Led by William Hennessey, the MCO held a very fine balance and warm intonation through all levels of dynamics, with satisfying crescendos of energy in the closing bars or climaxes. He connected well to the audience with a few words expressing “the newness”  (of the repertoire) of this Spanish programme for the MCO. He greatly enjoyed asking the audience to clap some accented Spanish dance pulse beats, syncopated and in 5/4 time, exploring a taste of what was to come.

Michael Dahlenberg transferred his role from cellist to conductor for Rodrigo’s Concerto de Aranjuez  – and trumpet, horn, bassoon, clarinet, flute and oboe players joined the ensemble. Performances by Slava Grigoryan are always brilliantly executed. He shares his own heart and soul with his technical virtuosity, he taps his heel in passion to add percussive Flamenco flair and climax, and there was always excellent rapport and sensitivity between the conductor, MCO and soloist.

I am noticing in many concerts there is a “Hush moment” – when the audience is frozen in time, not daring to move or breathe and disturb the anticipation or moment of suspense or beauty.

That occurred with the opening familiar motif of the Adagio – passionate and powerful on the guitar, haunting and penetrating on the cor Anglais  (David Reichelt). Slava Grigoryan exuded his love for this whole work, and performed with detailed contrasts of passion – sometimes nostalgic, sometimes free and dramatic, always with absolute precision and clarity in all virtuosic runs.The third movement   Allegro Gentile allowed the brass to add golden colour, and the strings to show spiccato and pizzicato string effects to punctuate the dance steps. It was a very fine performance.
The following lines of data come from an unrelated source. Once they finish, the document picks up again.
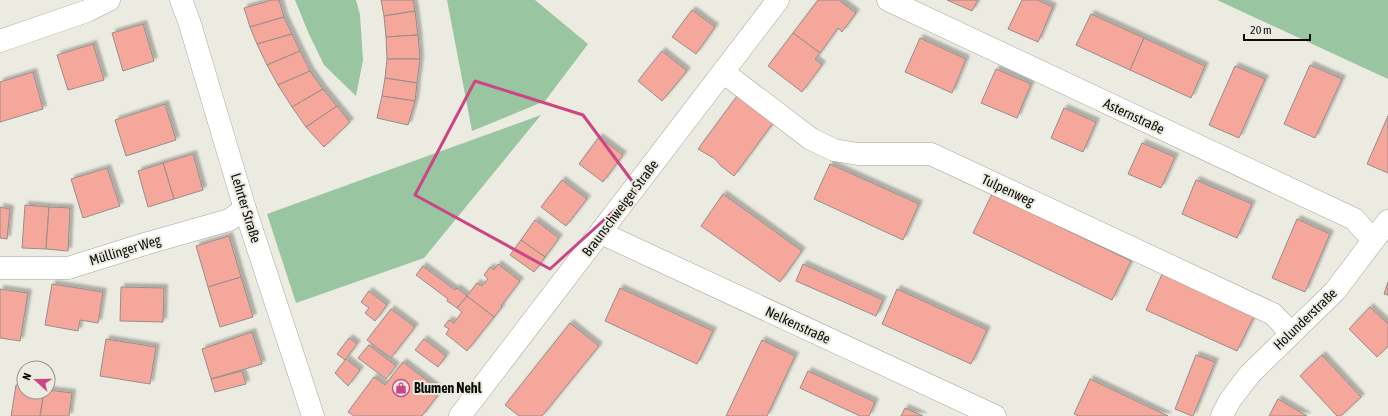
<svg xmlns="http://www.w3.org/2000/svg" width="1388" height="416" font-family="'Asap Condensed',sans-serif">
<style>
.green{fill:#9ac5a1}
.building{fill:#f5a79c;stroke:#978d8b;filter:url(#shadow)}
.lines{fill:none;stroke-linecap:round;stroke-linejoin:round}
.minor-casing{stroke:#a7a59c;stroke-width:23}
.minor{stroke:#fff;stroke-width:22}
.marked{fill:none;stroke:#cc4584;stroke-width:3;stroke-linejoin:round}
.labels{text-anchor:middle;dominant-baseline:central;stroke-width:4;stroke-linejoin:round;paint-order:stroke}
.street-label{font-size:14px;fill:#0f0e0b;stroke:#ecebe1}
.poi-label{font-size:14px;font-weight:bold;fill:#0f0e0b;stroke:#ecebe1;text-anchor:start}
</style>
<defs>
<filter id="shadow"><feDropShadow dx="3.5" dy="-3.5" stdDeviation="1" flood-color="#0004"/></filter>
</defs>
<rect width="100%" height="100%" fill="#ecebe1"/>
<!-- green -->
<g class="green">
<path d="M295,0h61l4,15 3,45 -7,36 -32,-31 -16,-33z"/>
<path d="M447,0h88l53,44 -43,57 -73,30z"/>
<path d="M1217,0h171v79z"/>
<path d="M541,115l-117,143 -128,45 -29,-89z"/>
</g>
<!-- building -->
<g class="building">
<path d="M272,0h7l5,17 -34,10 -6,-19z"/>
<path d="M381,0h32l2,11 -31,5z"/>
<path d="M818,0h21l17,13 -14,19 -4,-4 -18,25 -27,-20z"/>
<path d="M947,0h31l-6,11z"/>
<path d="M1022,0h16l15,7 -15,35 -30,-13z"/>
<path d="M692,10l23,17 -19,27 -24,-17z"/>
<path d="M415,11l3,24 -32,2 -2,-21z"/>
<path d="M1091,14l53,24 -14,32 -54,-25z"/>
<path d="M284,17l8,17 -35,10 -7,-17z"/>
<path d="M143,24l11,37 -31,10 -11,-38z"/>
<path d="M793,33l27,20 -5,6 7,6 -20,27 -34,-26z"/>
<path d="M292,34l8,17 -33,14 -10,-21z"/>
<path d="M418,35l2,24h-33l-1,-22z"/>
<path d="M920,38l46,21 -14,34 -47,-21z"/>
<path d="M1144,38l61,28 -14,32 -61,-28z"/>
<path d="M93,44l11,36 -36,10 -11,-35z"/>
<path d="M300,51l10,20 -32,14 -11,-20z"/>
<path d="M662,51l25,20 -25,30 -24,-20z"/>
<path d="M387,59h33l-3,24 -32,-5z"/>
<path d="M1310,65l32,14 -27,59 -31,-14z"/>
<path d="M1235,66l30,13 -26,59 -30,-13z"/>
<path d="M996,69l35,15 -14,34 -36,-15z"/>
<path d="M310,71l13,18 -31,18 -14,-22z"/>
<path d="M33,72l10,37 -43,13v-40z"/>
<path d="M385,78l32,5 -2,18 -33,-5z"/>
<path d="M323,89l14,17 -31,21 -14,-20z"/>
<path d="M382,96l33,5 -7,24 -31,-7z"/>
<path d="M737,96l36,27 -39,53 -13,-10 -6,-7 -17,-10z"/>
<path d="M165,104l11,36 -50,16 -11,-36z"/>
<path d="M337,106l13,16 -26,25 -18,-20z"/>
<path d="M1064,108l32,14 -13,30 -32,-14z"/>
<path d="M1388,116v57l-21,-9z"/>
<path d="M599,137l24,18 -20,27 -24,-18z"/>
<path d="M1142,143l33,14 -14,31 -33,-14z"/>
<path d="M193,154l10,36 -29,9 -11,-36z"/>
<path d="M163,163l11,36 -26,8 -10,-36z"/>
<path d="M830,164l89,40 -16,36 -89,-41z"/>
<path d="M107,168l13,38 -37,12 -12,-39z"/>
<path d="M562,180l25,19 -21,27 -25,-19z"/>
<path d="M1196,180l56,24 -15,34 -55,-24z"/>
<path d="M723,194l79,57 -22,31 -79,-56z"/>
<path d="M992,194l139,67 -19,39 -139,-67z"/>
<path d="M25,205l24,2 -3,42 -24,-1z"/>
<path d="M0,207l10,2 -3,30 -7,-1z"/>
<path d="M49,207l21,1 -2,43 -22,-2z"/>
<path d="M1297,219l33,15 -25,58 -33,-14z"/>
<path d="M535,220l24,18 -14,19 -24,-17z"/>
<path d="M229,236l12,41 -33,10 -12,-41z"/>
<path d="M521,240l24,17 -11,15 -24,-17z"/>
<path d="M498,264l22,17 -19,25 1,1 -8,10 -27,-21 10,-13 5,3 6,-7 -4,-4 6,-8 4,3z"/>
<path d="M803,264l80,36 -7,16 -80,-35z"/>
<path d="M423,266l32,24 2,-2 10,8 -10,12 -10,-7 1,-2 -32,-24z"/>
<path d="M1163,272l92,42 -18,37 -91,-41z"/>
<path d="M241,277l12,40 -33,10 -12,-40z"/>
<path d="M1388,282v13l-4,-1z"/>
<path d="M52,284l51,8 -5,31 -18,-3 -2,11 -33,-6z"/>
<path d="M121,287l43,1 -1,34 -43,-1z"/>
<path d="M620,288l93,43 -16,33 -92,-43z"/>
<path d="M0,289l28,4 -8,48 -20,-3z"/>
<path d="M897,289l90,41 -16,34 -89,-40z"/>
<path d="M369,291l18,14 -12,16 -10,-8 4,-5 -8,-6z"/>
<path d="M467,296l27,21 -27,34 -21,-17 3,-5 -5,-3 5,-6 5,3 8,-11 -5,-4z"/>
<path d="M1370,307l18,17v22l-11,11 -28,-28z"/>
<path d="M391,309l24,18 -24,31 -24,-18z"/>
<path d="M570,323l29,23 -57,70h-23l-14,-11z"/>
<path d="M252,332l10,32 -51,15 -9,-30z"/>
<path d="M349,338l8,6 -12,16 -8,-6z"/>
<path d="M106,339l50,8 -6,37 -50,-8z"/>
<path d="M424,339l22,17 -8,11 -23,-17z"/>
<path d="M762,340l33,16 -28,60h-41z"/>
<path d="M369,345l27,21 -10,13 -28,-21z"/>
<path d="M1196,355l19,7 -22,54h-1l-17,-7z"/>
<path d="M1322,355l39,42 -20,19h-4l-37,-40z"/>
<path d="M346,359l14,11 -12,16 -13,-13z"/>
<path d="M403,362l38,29 -19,25h-68l-6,-4 26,-35 11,8z"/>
<path d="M242,371l4,13 -31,8 -4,-13z"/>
<path d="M808,371l67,31 -6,14h-9l-60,-28z"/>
<path d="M1090,379l78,37h-89l-5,-2z"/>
<path d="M16,385l8,1v6h20l-4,24h-29z"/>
<path d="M48,390l24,3 -3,23h-29l4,-24h4z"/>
<path d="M1278,399l29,17h-38z"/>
<path d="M905,408l18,8h-22z"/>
</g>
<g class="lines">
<!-- minor casing -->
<g class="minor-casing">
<g id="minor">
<path d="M181,0l8,21 56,188 68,207"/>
<path d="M888,0l466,219 19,21"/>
<path d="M0,41l87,-30 22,-11"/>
<path d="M723,72l88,67 23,11 24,4h73l342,160 18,19"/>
<path d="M601,233l394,183"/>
<path d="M0,268h68l80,-25 81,-23 16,-11"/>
<path d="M460,416l318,-416"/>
<path d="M1222,416l8,-16 20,-26 85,-83 53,-70"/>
</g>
</g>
<!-- minor -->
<use href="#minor" class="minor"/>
</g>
<!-- marked area -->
<path class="marked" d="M475,81l108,34 55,74 -88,80 -135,-74z"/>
<!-- icons -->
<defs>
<g id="shop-ring" transform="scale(0.9)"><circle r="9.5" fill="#ecebe1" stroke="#cc4584" stroke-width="1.5"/><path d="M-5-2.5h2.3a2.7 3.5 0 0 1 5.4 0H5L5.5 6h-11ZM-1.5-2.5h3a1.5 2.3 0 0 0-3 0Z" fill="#cc4584"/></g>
</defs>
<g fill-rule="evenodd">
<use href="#shop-ring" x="401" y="388"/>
</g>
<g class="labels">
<!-- street labels -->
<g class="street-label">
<text transform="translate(1134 116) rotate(25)">Asternstraße</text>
<text transform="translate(1008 190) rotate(25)">Tulpenweg</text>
<text transform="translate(246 208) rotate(73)">Lehrter Straße</text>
<text transform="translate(620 208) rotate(-53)">Braunschweiger Straße</text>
<text transform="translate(125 250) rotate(-17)">Müllinger Weg</text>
<text transform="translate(1305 319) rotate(-44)">Holunderstraße</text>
<text transform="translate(798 325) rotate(25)">Nelkenstraße</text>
</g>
<!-- poi labels -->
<g class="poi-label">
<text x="414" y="388">Blumen Nehl</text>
</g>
</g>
<!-- north arrow -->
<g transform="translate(36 380) rotate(291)"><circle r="19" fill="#ecebe1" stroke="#94938b"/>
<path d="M0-3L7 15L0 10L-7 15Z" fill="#cc4584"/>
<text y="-6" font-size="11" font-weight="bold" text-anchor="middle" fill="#0f0e0b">N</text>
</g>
<!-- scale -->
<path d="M1244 34v6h66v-6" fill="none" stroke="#0f0e0b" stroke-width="2"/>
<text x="1250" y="34" font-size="12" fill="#0f0e0b" stroke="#ecebe1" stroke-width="3" paint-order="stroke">20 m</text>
</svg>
As Slava had a second engagement to attend following interval, it was appreciated that he most generously played an encore for us – Sarabande  from Bach Cello Suite No 6. This slow, elegant dance was a perfect exhibition piece for the guitar. With technically exact and smooth execution of counterpoint, balanced separation of melody, accompaniment and bass lines, Slava’s mastery of the classical guitar was highly applauded.

The next work was another of Nicholas Buc’s arrangements –  Albeniz  Espana -5 pieces. As many Spanish composers were pianists who advanced their studies in Paris, many works written or arranged for orchestras are perhaps more characteristic of French Impressionism than exact dance or Flamenco traditional music. The MCO string playing here was sensuous, impressionistic, dreamy and hypnotising. A gorgeous feature was their sensitive playing of pianissimo unison notes – delicate and soft as gossamer. The first violins did sing, the overall scene was pastorale and romantic, and drone notes on the cellos added nostalgic hints of the gypsy instruments.

The final work, La Oracion Del Torro  (The Bullfighter’s Prayer) by Turina, was originally composed in 1925 for a “modern” quartet of Spanish Laudes, a double strung lute. Beautifully played, this is a very interesting work, truly impressionistic, free flowing in construction, descriptive and expressive. In it we hear and feel the anticipation and adrenalin of the crowd, the tempos and anxious rhythms of the toreadors, and the broad cello solos under high wavering string patterns and chromaticism.  We feel the toreadors “on edge”, contrasted with hymn-like reverence and hope for survival.

This ensemble led by conductor/cellist Michael Dahlenburg and director William Hennessy communicates a strong sense of awareness and love for playing together, expressing beauty and feeling in high quality string orchestral programs. Guest artist Christopher Denoth is expected to join the MCO for other concerts in their 2018 tour, and I would not hesitate to hear this program again and relish such colourful and sensitive string playing with rarely heard compositions. This was a very pleasant Sunday afternoon for a well attended, artistic performance.


Reviewer Julie McErlain spent a “very pleasant Sunday afternoon” at the Melbourne Chamber Orchestra’s ESPANA concert at the Melbourne Recital Centre on September 9, 2018.